Un paysan pauvre, habits cependant très propres et reprisés avec élégance, arborant une cravate discrète et démodée, désignant Armelle assise entre Robert, Serge et Wilfrid, crie vers la tribune : — Qu’est-ce que fout là cette putain de fille ? Devrait être renvoyée chez elle avec une bonne fessée… Robert essaie de calmer les huées de l’assistance : — Mais enfin, soyez juste, ce n’est pas parce qu’une jeune fille assiste à une réunion publique qu elle est une traînée !

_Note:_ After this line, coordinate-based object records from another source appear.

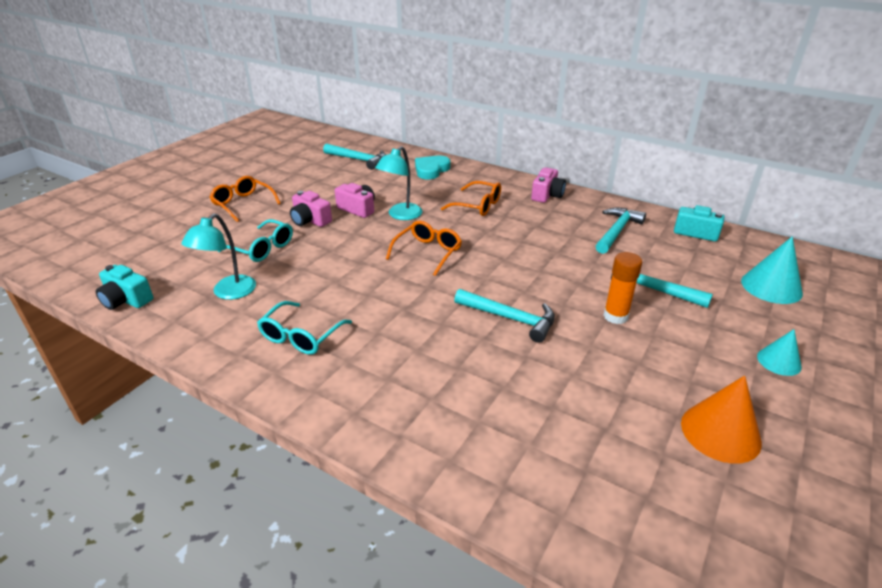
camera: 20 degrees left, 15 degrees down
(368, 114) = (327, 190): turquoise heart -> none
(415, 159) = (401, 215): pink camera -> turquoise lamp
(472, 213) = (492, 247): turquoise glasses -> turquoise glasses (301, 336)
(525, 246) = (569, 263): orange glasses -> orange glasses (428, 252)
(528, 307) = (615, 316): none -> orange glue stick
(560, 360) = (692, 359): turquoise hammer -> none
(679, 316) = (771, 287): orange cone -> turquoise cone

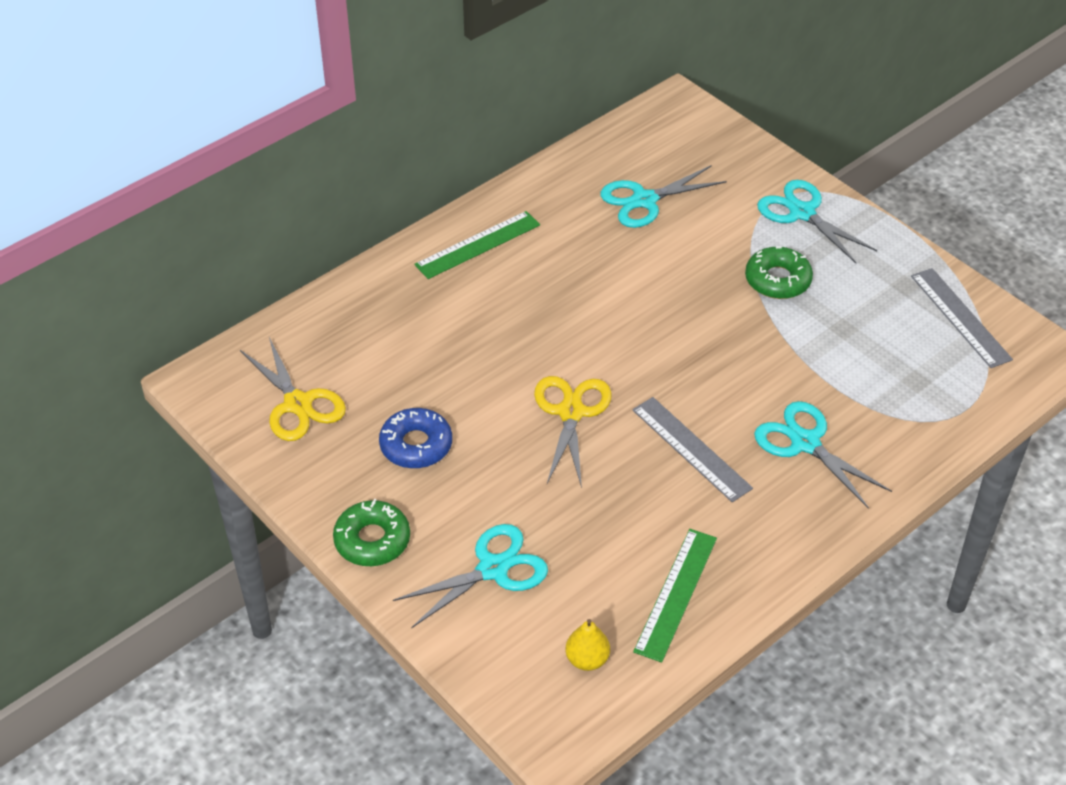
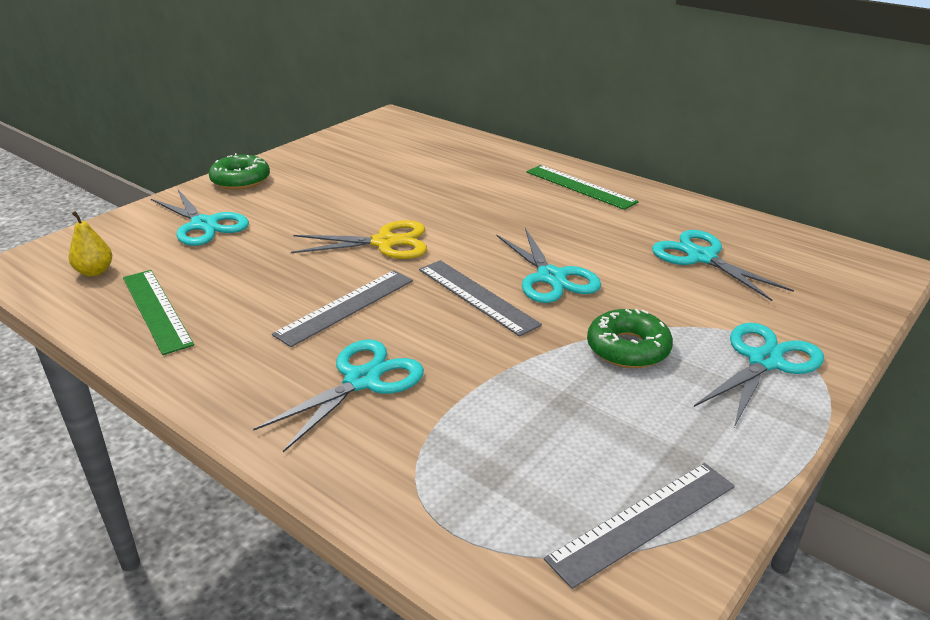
camera: 80 degrees right, 15 degrees down
(298, 404) = (374, 145): yellow scissors -> none
(416, 445) = (337, 185): blue donut -> none
(663, 303) = (551, 278): none -> turquoise scissors
(675, 594) = (156, 310): green ruler -> green ruler turned 45 degrees clockwise
(687, 357) = (476, 296): none -> grey ruler

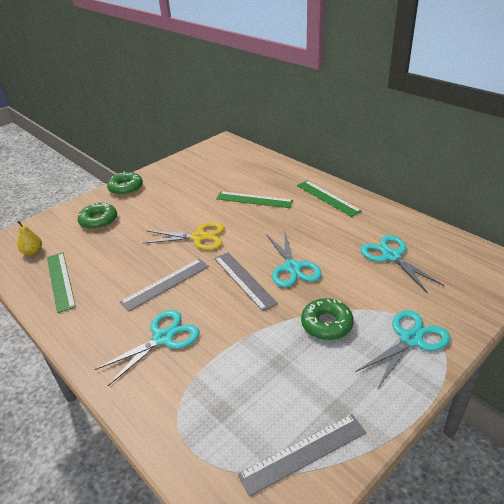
camera: 10 degrees right, 5 degrees up
(204, 225) = (99, 221): turquoise scissors -> green donut
(463, 191) = (254, 200): none -> green ruler

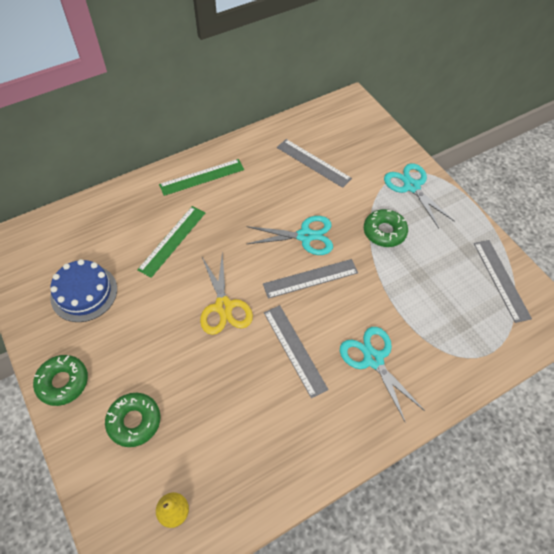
camera: 80 degrees left, 20 degrees up
(60, 281) = (252, 467): green ruler -> none
(195, 177) = (84, 293): none -> blue cake
(199, 237) = (223, 307): yellow scissors -> yellow scissors turned 150 degrees clockwise
(391, 256) = (313, 163): turquoise scissors -> grey ruler

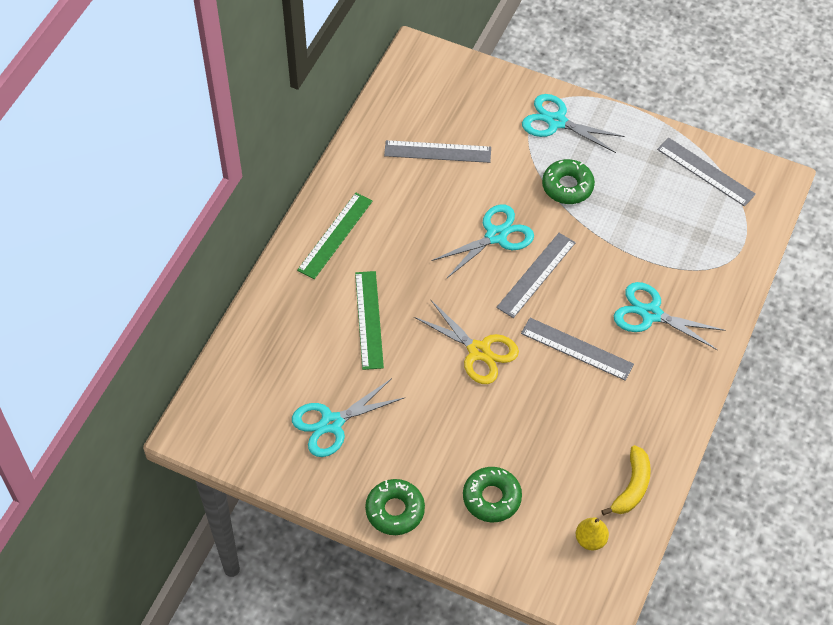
camera: 35 degrees left, 0 degrees up
(84, 293) = (331, 423): blue cake -> turquoise scissors
(244, 490) = (632, 487): none -> yellow banana

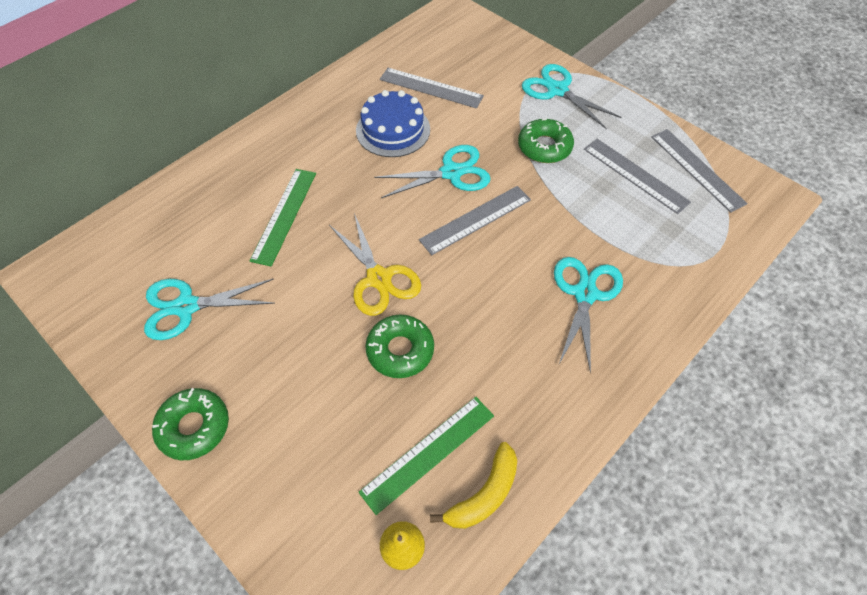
camera: 20 degrees right, 0 degrees up
(335, 235) = (297, 132): green ruler -> green ruler (428, 453)
(423, 207) = (393, 130): none -> blue cake
(491, 498) = (309, 449): green donut -> green donut (400, 350)
(576, 349) = (486, 307): grey ruler -> grey ruler (635, 175)
(650, 314) = (585, 293): turquoise scissors -> turquoise scissors turned 60 degrees clockwise

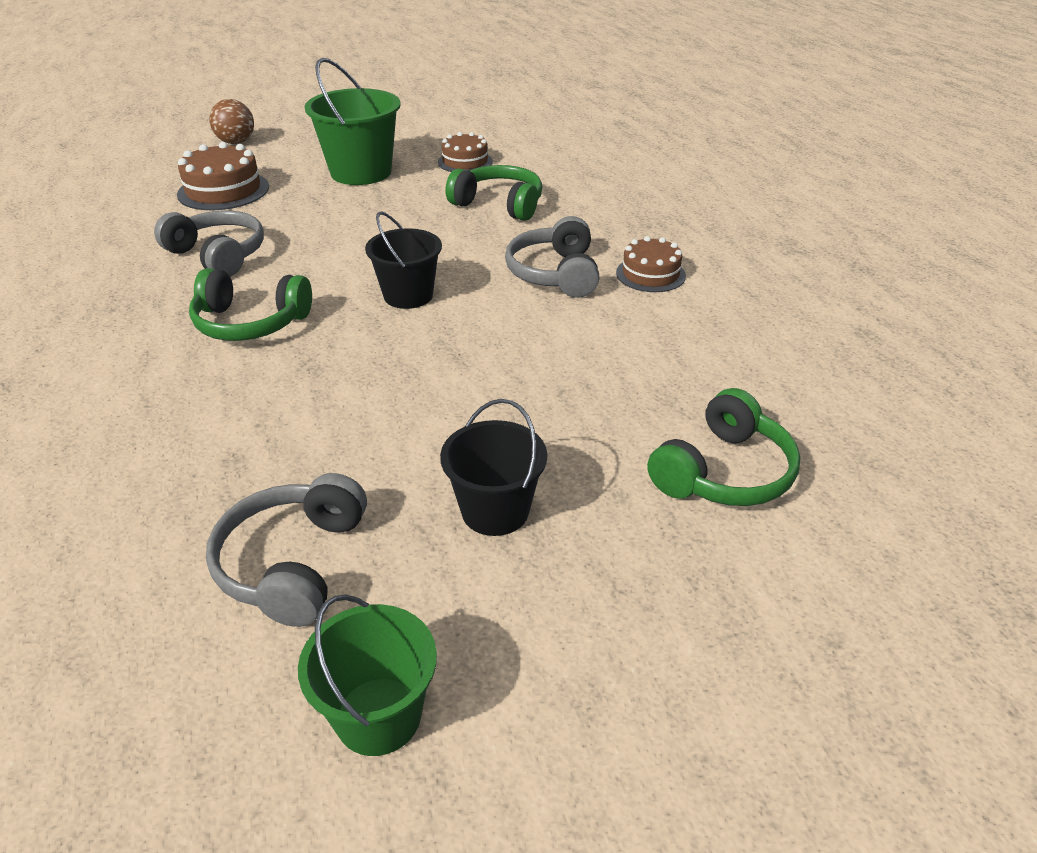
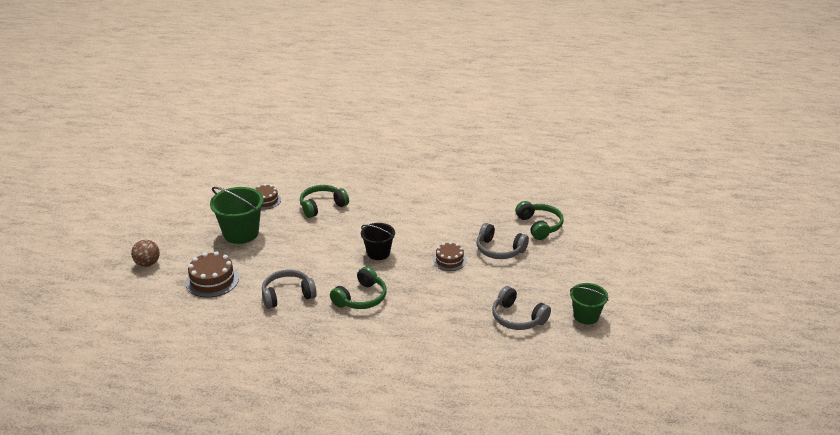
camera: 60 degrees left, 5 degrees down
(495, 511) = (523, 273): black bucket -> none
(555, 273) = (396, 213): grey headphones -> grey headphones (499, 250)
(650, 274) = (419, 193): brown cake -> brown cake (449, 260)

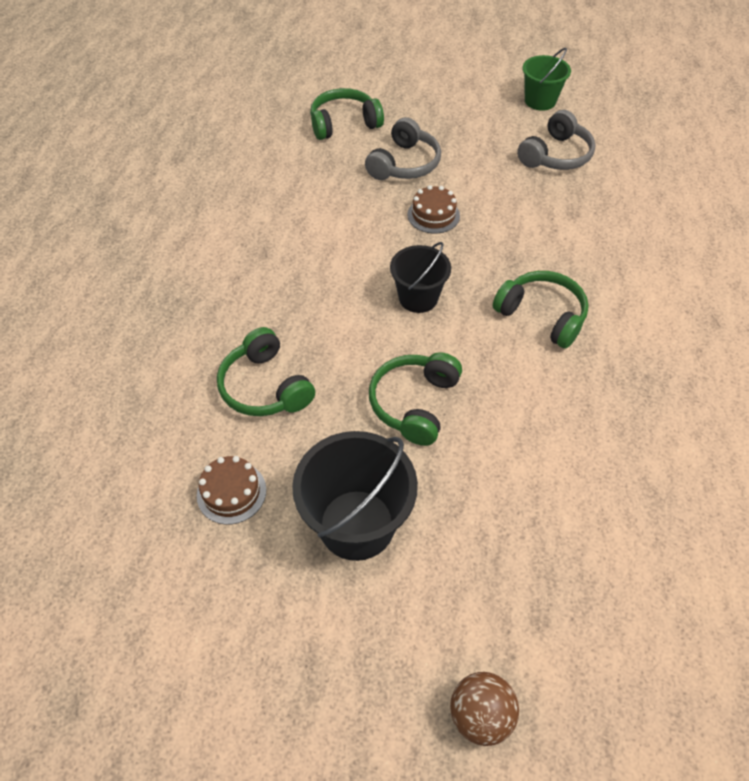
camera: 90 degrees left, 20 degrees up
(212, 280) = (525, 555): brown cake -> none
(241, 233) = (356, 524): green bucket -> black bucket
(287, 295) = (552, 417): grey headphones -> none
(304, 250) = (414, 404): none -> green headphones

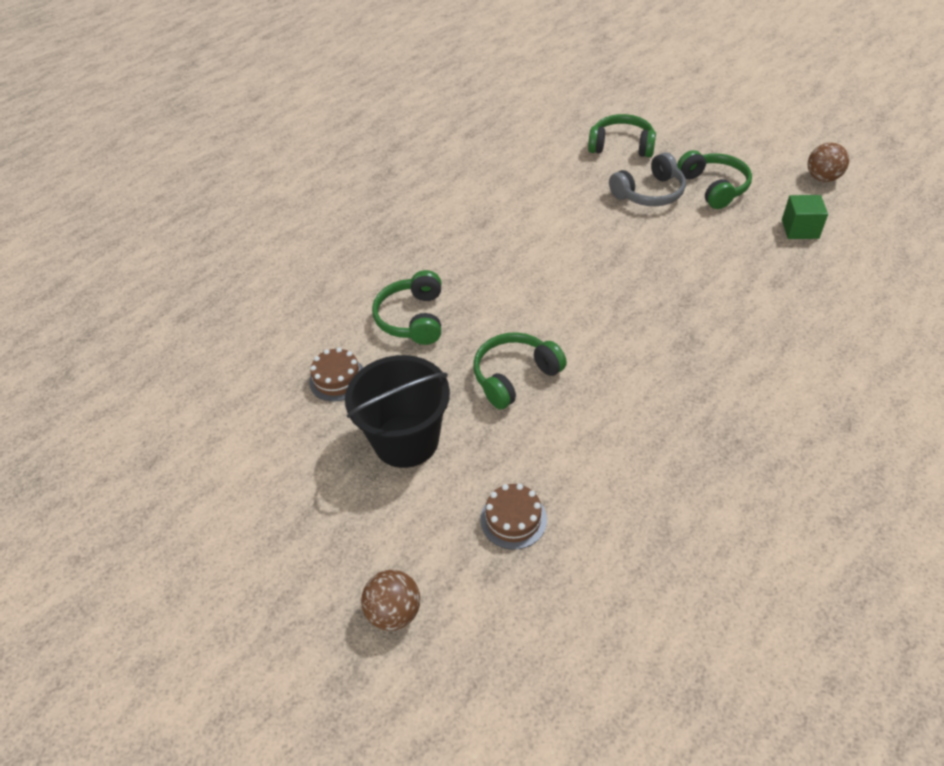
camera: 35 degrees right, 5 degrees down
(418, 298) = (579, 300): black bucket -> none
(433, 215) = (643, 241): brown cake -> brown cake (513, 519)
(540, 101) = (822, 178): green bucket -> brown ball
(542, 315) = (677, 354): green headphones -> green headphones (713, 187)
(556, 155) = (800, 229): grey headphones -> green cube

Il a toutes les peines du monde capitaliste à couvrir les cris du public excité par le mot «traînée» et se livrant à de brillantes improvisations sur ce thème: «C’est pas n’importe qui ou… une traînée pareille, c’est un vrai filon… c’est pas une traînée, c’est une entraîneuse… Ne la laissez pas traîner n’importe où… etc. etc.» Armelle rougit de colère, de honte, de gêne, d’embarras, de fureur… et ne sait quelle attitude adopter. Wilfrid, prétextant un besoin urgent, s’éclipse lâchement, rase les murs de la salle, fuit les regards hostiles qui le suivent.